Павел Михайлович, проникшийся к живописцу и человеку Сурикову глубоким уважением, тоже был несказанно рад своему новому приобретению. Он в те дни подолгу простаивал перед «Боярыней Морозовой», размышляя об устройстве отдельного зала для купленных им суриковских работ, и тут вдруг заметил, что картина не подписана автором. Вскоре явился Василий Иванович и, написав в углу полотна свою фамилию, лукаво усмехнувшись, заметил: «Вот теперь не скажут, что это копия».
После триумфа «Боярыни Морозовой» Василия Ивановича потянуло к родным местам. Минуло четырнадцать лет, как он не был в Красноярске, и вот снова можно будет заглянуть в отчий дом, обнять мать и брата, вдохнуть хрустальный воздух задумчивой тайги, окинуть взглядом обозримую часть богатыря Енисея.
В дальний путь семья отправилась в полном составе. Но трудная долгая поездка подорвала здоровье Елизаветы Августовны, страдавшей недугом сердца.
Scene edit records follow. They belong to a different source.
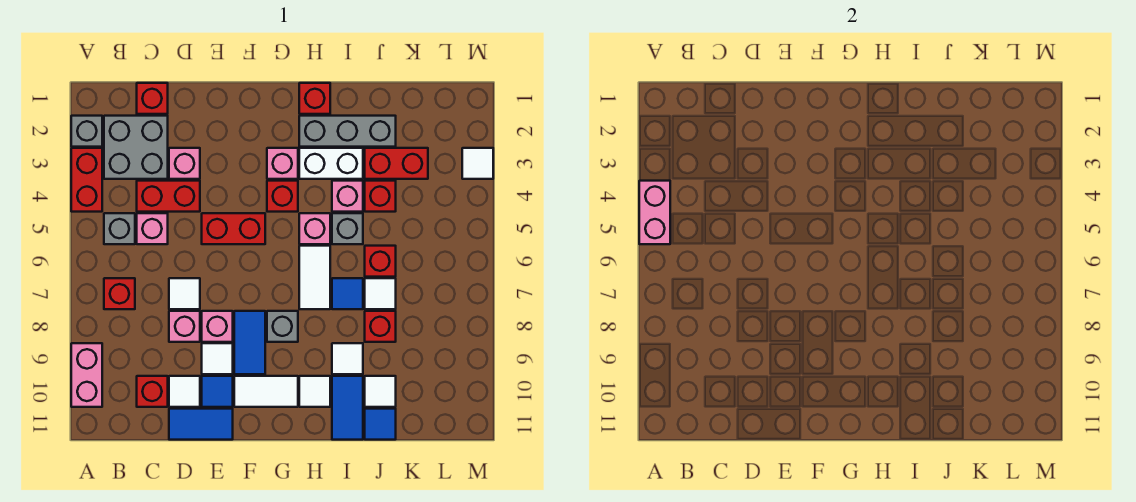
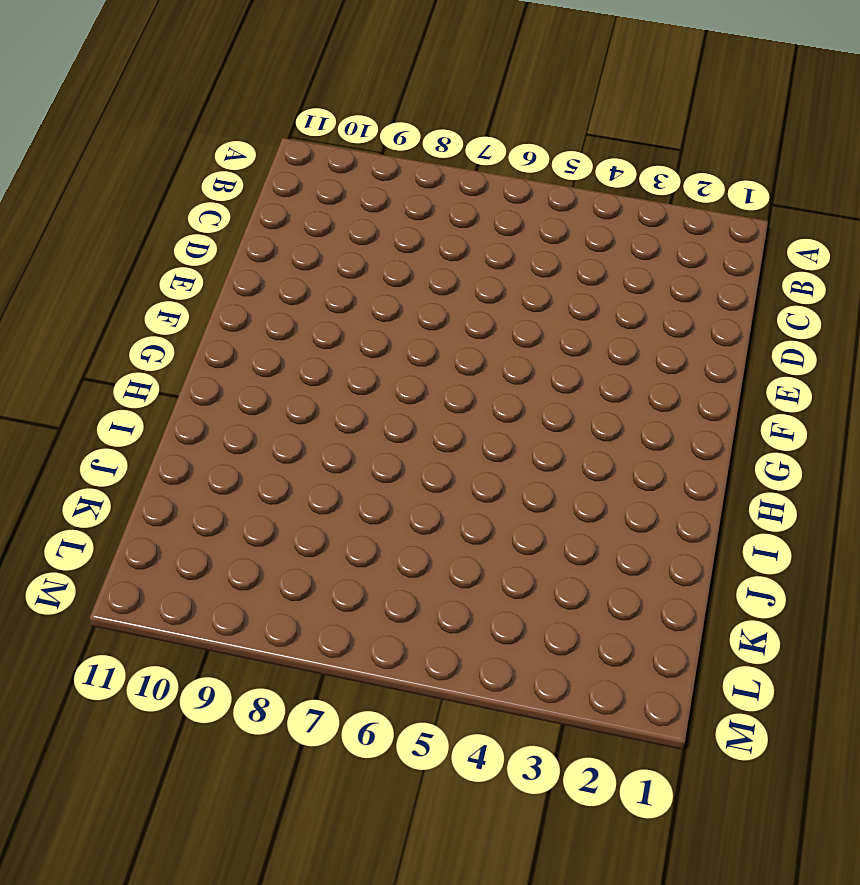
none -> grey 1x1 brick [71,116,102,147]
none -> red 1x2 brick [71,148,102,212]
none -> pink 1x2 brick [71,343,102,407]
none -> grey 2x2 brick [104,116,168,179]

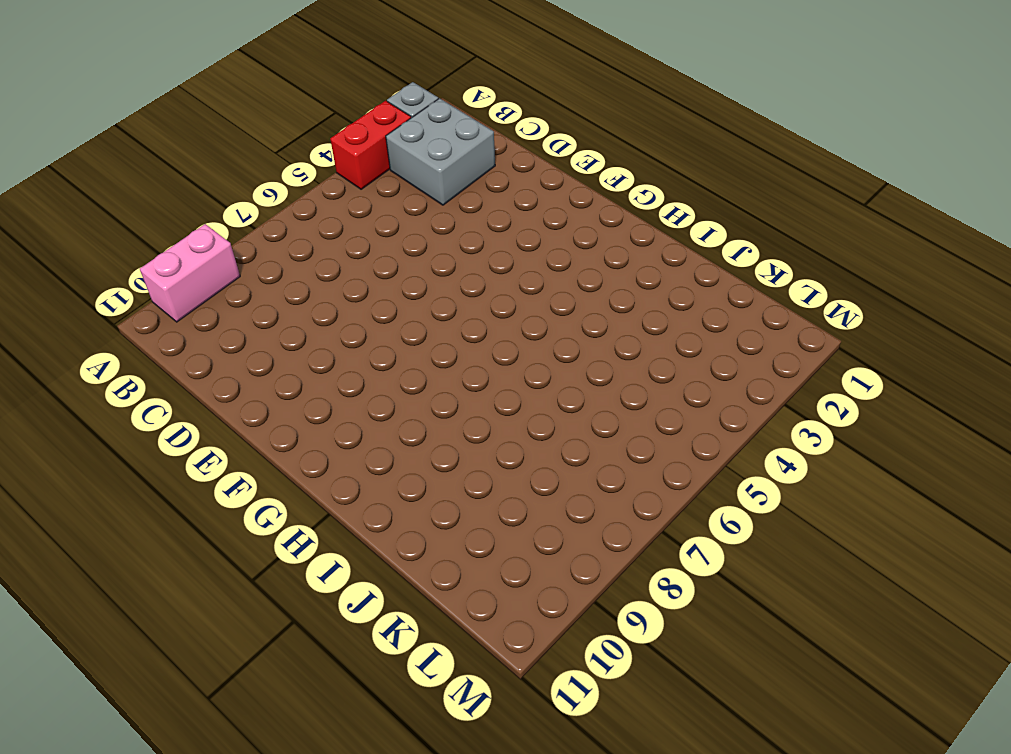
none -> grey 1x1 brick [104,213,135,244]
none -> red 1x1 brick [104,278,135,309]
none -> red 1x1 brick [137,83,168,114]
none -> red 1x2 brick [137,181,200,212]

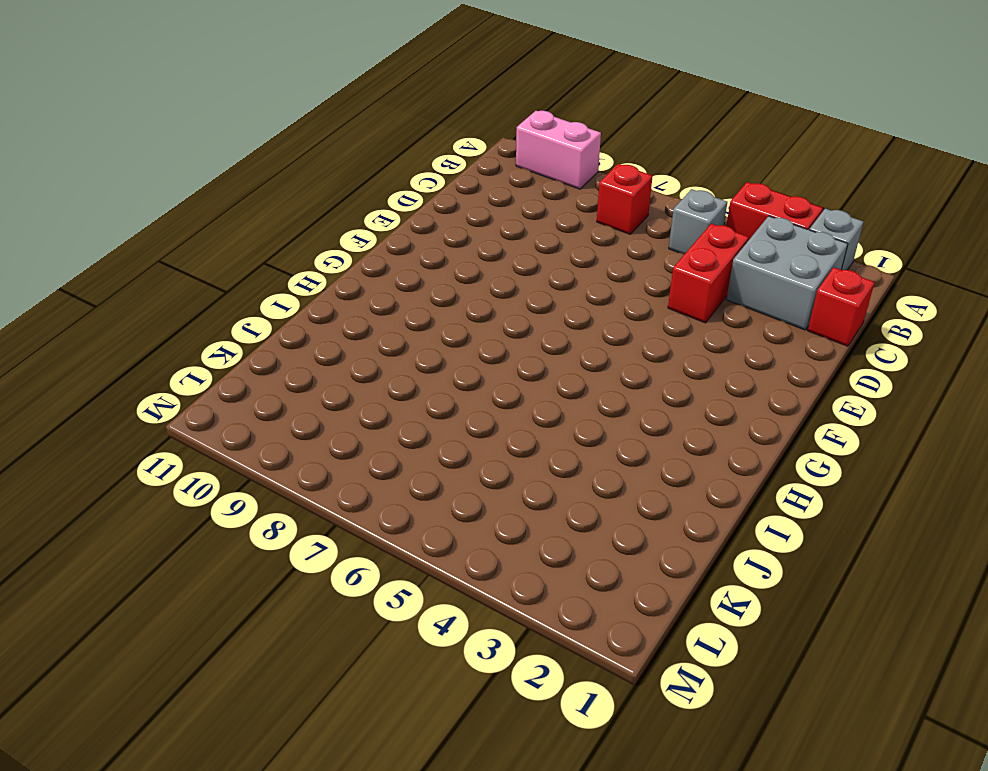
none -> pink 1x1 brick [137,213,168,244]
none -> red 1x1 brick [137,376,168,407]
none -> pink 1x1 brick [169,148,200,179]
none -> white 1x1 tile [169,278,200,309]

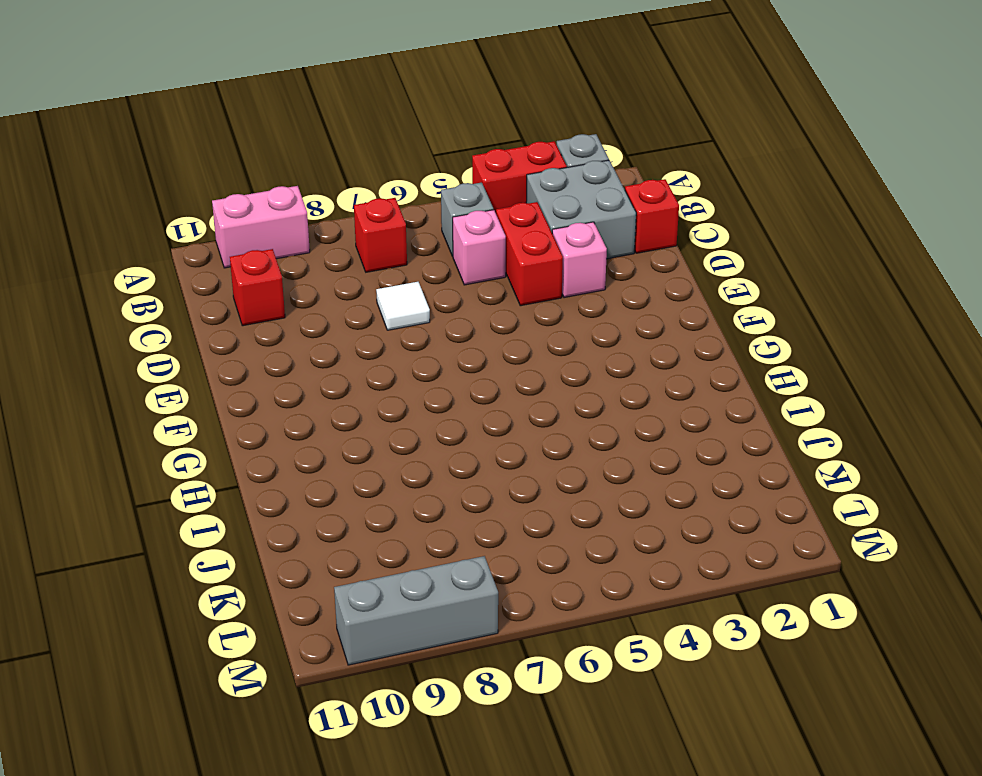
grey 1x3 brick [334,556,498,665] -> grey 1x3 brick turned to [299,116,396,147]
none -> pink 1x1 brick [169,311,200,342]
none -> white 1x1 tile [169,376,200,407]
none -> blue 1x2 tile [169,409,233,440]
none -> red 1x2 brick [202,213,265,244]

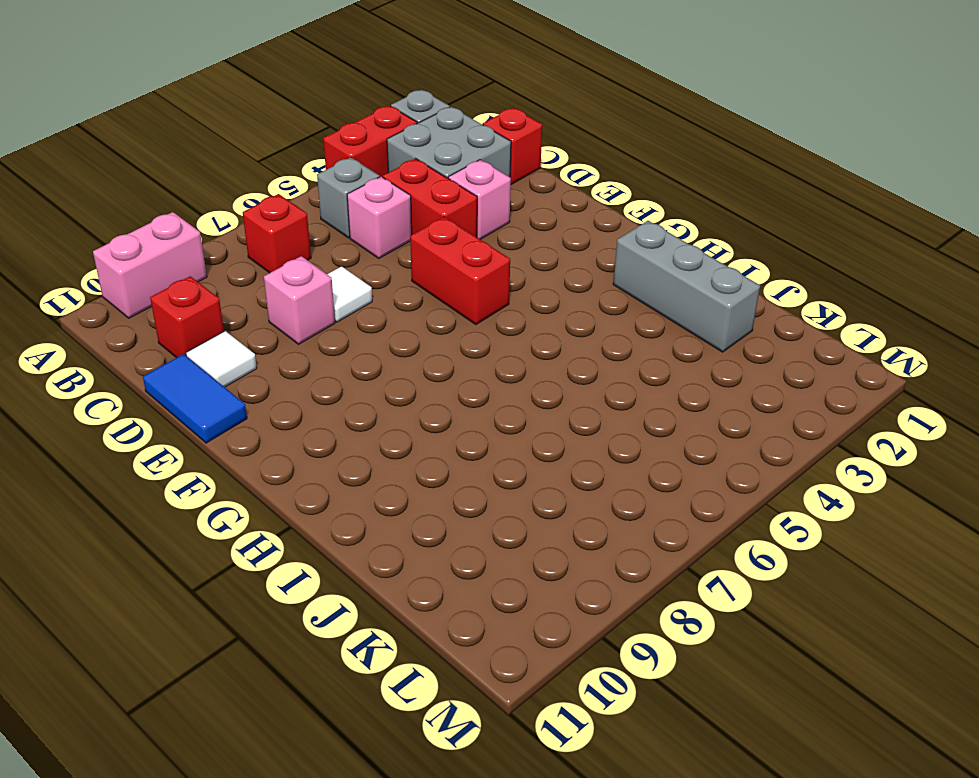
none -> pink 1x1 brick [202,311,233,342]
none -> white 1x1 tile [202,343,233,374]
none -> blue 1x1 tile [202,376,233,407]
none -> blue 1x2 tile [234,311,265,374]

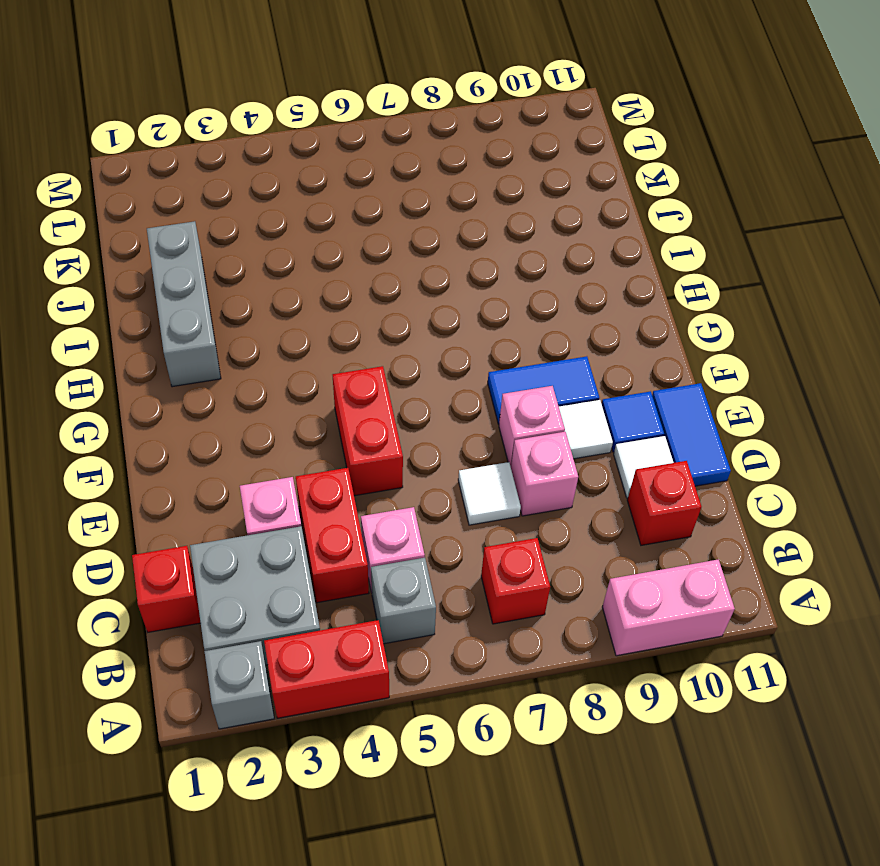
none -> white 1x2 tile [234,376,298,407]
none -> pink 1x1 brick [267,148,298,179]
none -> red 1x1 brick [267,181,298,212]
none -> grey 1x1 brick [267,311,298,342]

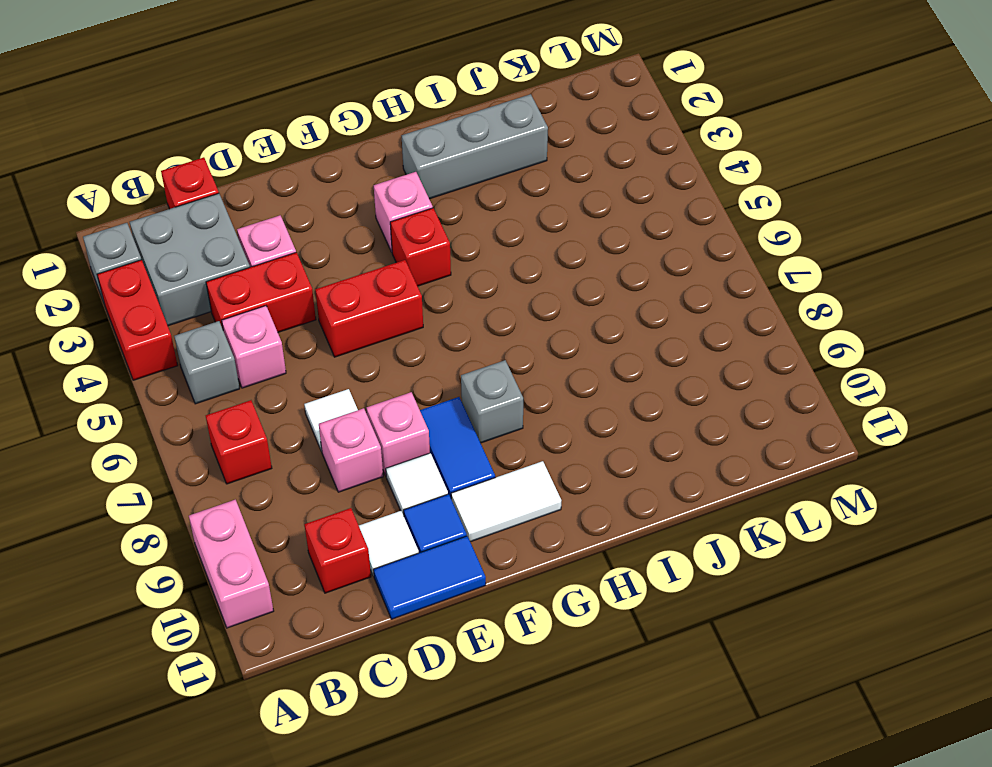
none -> red 1x1 brick [299,83,330,114]
none -> white 1x2 brick [299,148,363,179]
none -> pink 1x1 brick [299,213,330,244]
none -> white 1x2 tile [299,246,330,309]

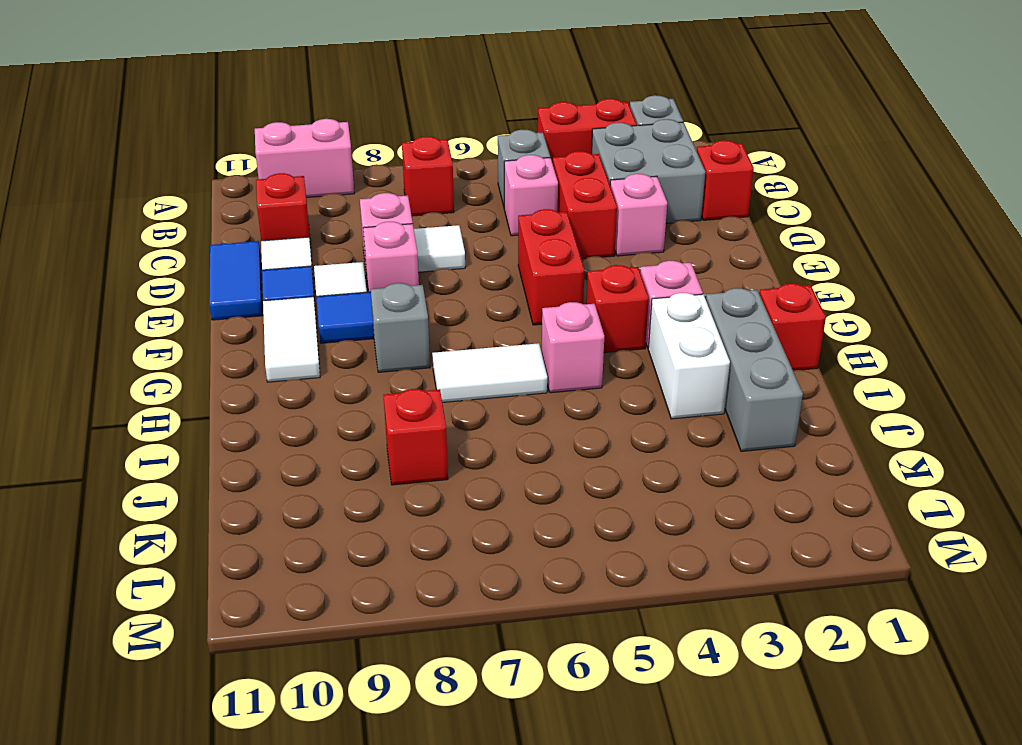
none -> white 1x1 tile [299,376,330,407]
none -> pink 1x1 brick [332,181,363,212]
none -> grey 1x1 brick [332,213,363,244]
none -> blue 1x1 tile [332,278,363,309]

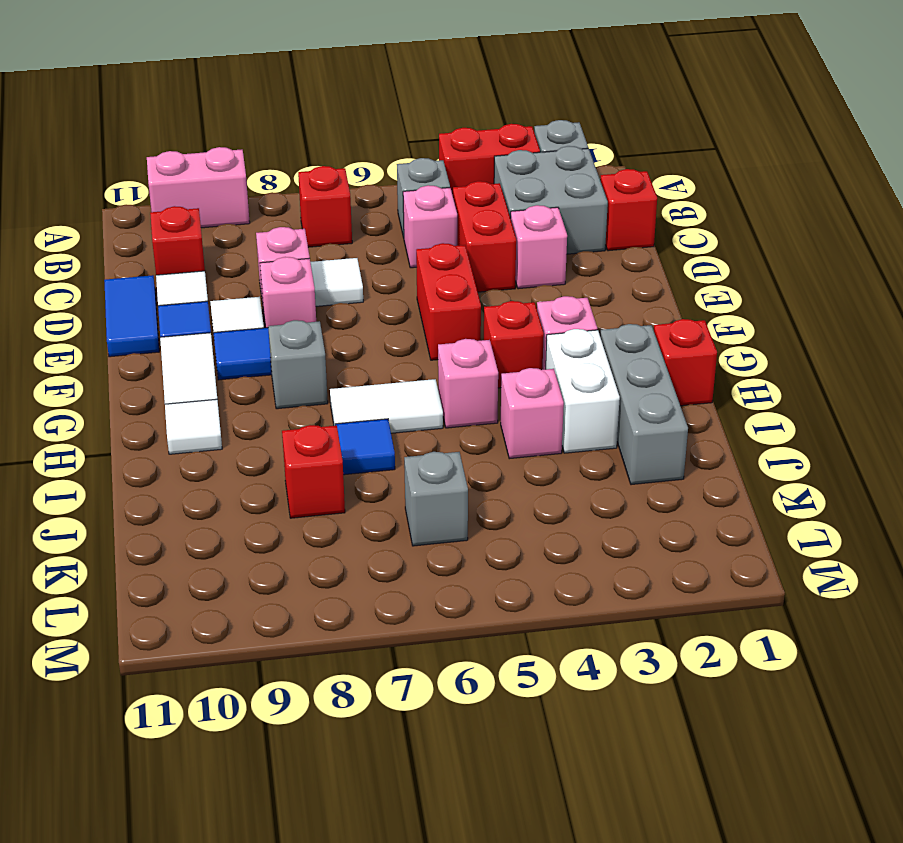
grey 1x1 brick [404,452,468,546] -> grey 1x1 brick moved to [332,213,363,244]
none -> white 1x1 tile [332,343,363,374]
none -> blue 1x2 tile [332,376,363,440]
none -> red 1x2 brick [365,148,428,179]
none -> red 1x1 brick [365,181,396,212]

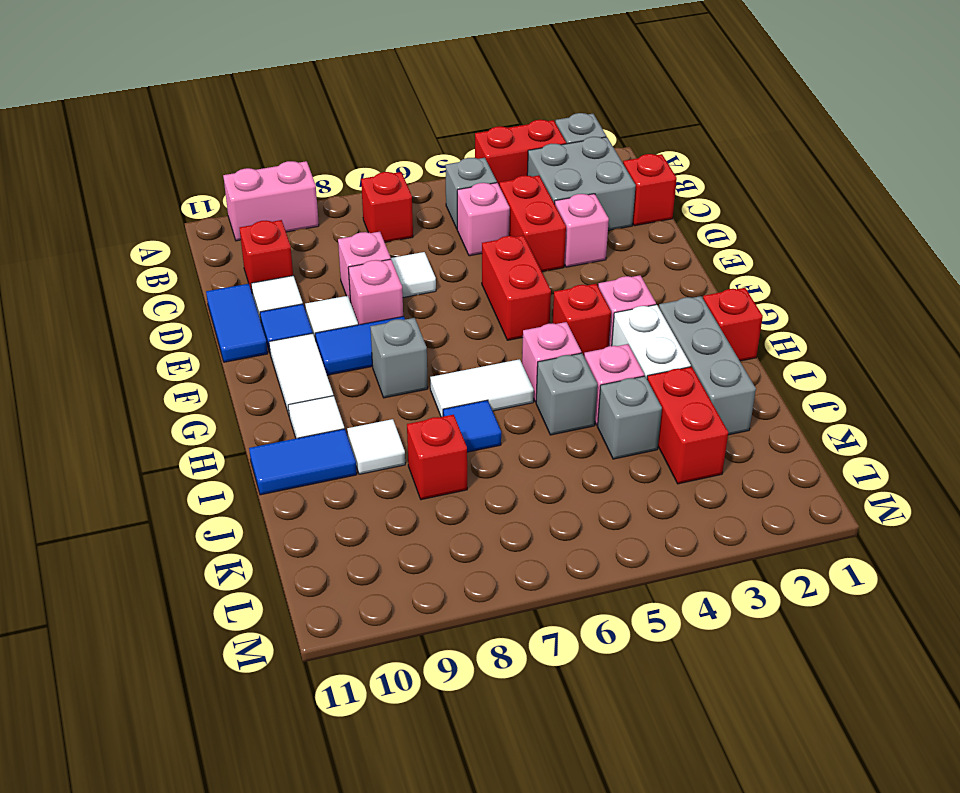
grey 1x1 brick [598,376,662,459] -> red 1x1 brick [365,181,396,212]
none -> red 1x1 brick [365,246,396,277]
none -> white 1x1 tile [365,278,396,309]
none -> white 1x1 tile [365,376,396,407]
none -> blue 1x1 tile [365,409,396,440]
Физически не крепкая, по-другому воспитанная избранница сына решительной сибирячке Прасковье Фёдоровне понравилась не особенно. Жена Василия Ивановича старалась быть послушной невесткой: в будни помогала на кухне, в воскресные дни торопилась к обедне. Она сама обшивала девочек, а для свекрови из привезённой из Москвы чёрной материи сшила чудесное платье, в котором мать художника впоследствии пожелала быть похороненной. Сам живописец чувствовал себя тем летом великолепно. В его окрылённом недавним громким успехом художественном воображении теснились новые замыслы. Когда художник писал «Стрельцов», он думал о «Морозовой», а всепоглощающее созидание «Морозовой» не помешало отвлечься на разработку композиционного решения будущего «Разина».
Осенью набравшийся физических и эмоциональных сил Суриков вместе с домочадцами вернулся в Первопрестольную. Московская жизнь обволокла художника милым его сердцу семейным уютом и планами грядущих свершений. Он сообщает брату трогательные подробности о первых успехах маленьких дочек: «У Оли есть теперь учительница, – пишет счастливый отец. – Она ходит на дом и приготовляет её в гимназию в первый класс. Учится прилежно и хорошо. Еленчик тоже читает уж и пишет». Ещё ничто не предвещает катастрофы, хотя Елизавета Августовна всё никак не может прийти в себя после длительного путешествия. Когда состояние ухудшилось, взволнованный художник пригласил лучших врачей, но силы молодой женщины неуклонно таяли. Слабое здоровье супруги Сурикова отказывалось сопротивляться неумолимому року. В эти чёрные дни в дом к Василию Ивановичу зачастил Лев Толстой, полагая, что его рассуждения о бренности плоти должны принести облегчение умирающей. Елизавета Августовна попросила мужа оградить её от тягостных посещений писателя. И Василий Иванович, нервы которого были напряжены до предела, в довольно грубой форме выпроводил в очередной раз явившегося Толстого.